Стэнтон вжался спиной в напирающих сзади людей, отчаянно стараясь набрать полную грудь воздуха точно так же, как делал это мгновение назад брошенный в воду человек. О его борьбе безмолвно свидетельствовала дергающаяся веревка.
Однако…
— Он под водой! — Стэнтон вцепился Несбитту в рукав. — Невиновен!
Подхваченный окружающими, его крик эхом отдался над головами.
Несбитт с отвращением сплюнул:
— Да понял уже, будь он проклят.
По-прежнему под водой. И ни зги не видать. Стэнтон обхватил голову руками, безмолвно выкрикивая что-то одними губами. Еще один приговор, но на этот раз другой — невиновен.
Несколько огромных пузырей поднялись из недр ямы на поверхность грязной воды. И все. Человека не было. Веревка дернулась еще несколько раз, словно где-то внизу большая рыбина билась за свою свободу.
А потом веревка замерла. Все. Не шелохнется.
— Поднимайте! — отрывистое распоряжение де Гленвиля перекрыло общий шум.
Стражники тянули и тянули веревку, пока скорченный неподвижный силуэт не вырвался из воды в ореоле грязных потоков, как и первый. Но если первый до сих пор валялся на земле, исходя надсадным кашлем, второй не издал ни мука Его тело шлепнулось на помост с чавкающим ударом. Рот был широко распахнут, как и несколько минут назад, но теперь из него не доносилось ни звука, а глаза слепо уставились в небо.
Желудок Стэнтона сжался. Мужчина был мертв. Невиновный человек умер.

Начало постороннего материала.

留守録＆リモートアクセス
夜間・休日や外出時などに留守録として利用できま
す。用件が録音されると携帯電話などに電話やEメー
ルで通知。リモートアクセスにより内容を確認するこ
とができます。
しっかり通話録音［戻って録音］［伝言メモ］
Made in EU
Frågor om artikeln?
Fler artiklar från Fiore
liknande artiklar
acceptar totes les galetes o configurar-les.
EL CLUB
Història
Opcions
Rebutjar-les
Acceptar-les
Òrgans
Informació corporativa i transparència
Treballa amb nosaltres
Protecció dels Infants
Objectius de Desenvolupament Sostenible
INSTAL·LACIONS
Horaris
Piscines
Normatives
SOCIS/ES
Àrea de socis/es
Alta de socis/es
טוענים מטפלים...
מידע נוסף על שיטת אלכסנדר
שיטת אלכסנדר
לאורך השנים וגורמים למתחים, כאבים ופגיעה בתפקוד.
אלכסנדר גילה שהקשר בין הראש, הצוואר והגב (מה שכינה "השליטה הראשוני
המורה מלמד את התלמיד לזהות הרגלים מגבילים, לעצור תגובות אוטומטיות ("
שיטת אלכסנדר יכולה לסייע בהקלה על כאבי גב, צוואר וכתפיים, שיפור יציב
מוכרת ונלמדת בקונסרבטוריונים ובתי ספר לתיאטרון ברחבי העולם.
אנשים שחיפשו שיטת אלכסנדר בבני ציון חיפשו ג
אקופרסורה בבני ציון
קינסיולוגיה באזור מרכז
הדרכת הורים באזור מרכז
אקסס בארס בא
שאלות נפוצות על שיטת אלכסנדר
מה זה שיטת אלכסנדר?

Хор потрясенных ахов и приглушенный ропот слились с голосами тех, кто все еще вопил и громко молился.
Высоко на помосте де Гленвиль обменялся взглядом с другими судьями, а потом они принялись что-то вполголоса обсуждать. В этот момент на помост поднялась и приблизилась к судьям еще одна фигура в темном облачении.
Стэнтон узнал Элреда Барлинга, одного из старших клерков суда.
— А Барлинг-то что там забыл? — удивился Несбитт.
Стэнтон пожал плечами. Он не знал, да и не интересовался. Ведь чопорный дотошный клерк не вернет жизнь невиновному, который только что ее лишился.
После краткого объяснения Барлинг отступил, склонив в поклоне голову с выбритой тонзурой. Судьи закончили разговаривать и обменялись мрачными кивками.
— Добрые люди! — возгласил де Гленвиль, выступив к толпе и взмахнув открытой ладонью в сторону мертвого мужчины. — У этого человека было три дня на подготовку к ордалии. Он выслушал мессу и присутствовал на богослужении, он постился. Ибо так и только так надо приступать к ордалии — подготовленным и смиренным, всем существом своим предающимся Господу Всемогущему. С непоколебимой верой. — Де Гленвиль сокрушенно покачал головой: — А никак не с неверием. Не со страхом. Этого человека сгубил недостаток веры. Но невиновность его доказана. И если нет на нем других грехов, Господь примет его душу в селения райские. Правосудие свершилось!
Рев толпы приветствовал его слова.
Стэнтон промолчал. Вот оно, правосудие короля. Не изменилось ни на йоту. Невиновные гибнут, как и раньше. Он стиснул зубы, чтобы сдержать гнев при звуке вновь раздавшихся криков во славу величия короля.
И тут поверх этого шума неожиданно раздался истошный вопль:
— Я виновен! Виновен!
Это вопил третий обвиняемый — заметно крепче первых двух, с блестящими под солнцем мускулами.
Несбитт опять широко ухмыльнулся в лицо Стэнтону:
— Так-то лучше!
— Слушай, — толкнул тот его локтем.
— Виновен, да! Я виновен!
Мужчина спешно бормотал, пытаясь успеть сказать все, что хотел:
— Да, милорды судьи, виновен! Но умоляю вас, выслушайте меня! Выслушайте!
— Говори. — Лицо де Гленвиля оставалось бесстрастным, как и лица двух других судей.
Мужчина упал на колени:
— Я виновен, но лишь потому, что тоже был там. — Он ткнул пальцем в сторону своего живого товарища: — Он убийца! Он! Все как вода сказала. Вода права. И вы правы, милорды. Я и мертвец — мы оба были там, да. Но мы не совершили никакого преступления, мы оба невиновны. Я признаюсь… признаюсь, видите? Я… не надо меня в воду. Только не туда.
На площади воцарилась тишина, прерываемая лишь негромким аханьем и сдавленными возгласами. Каждый боялся пропустить хоть слово.
— Так ты признаёшь, что присутствовал при убийствах? — спросил де Гленвиль.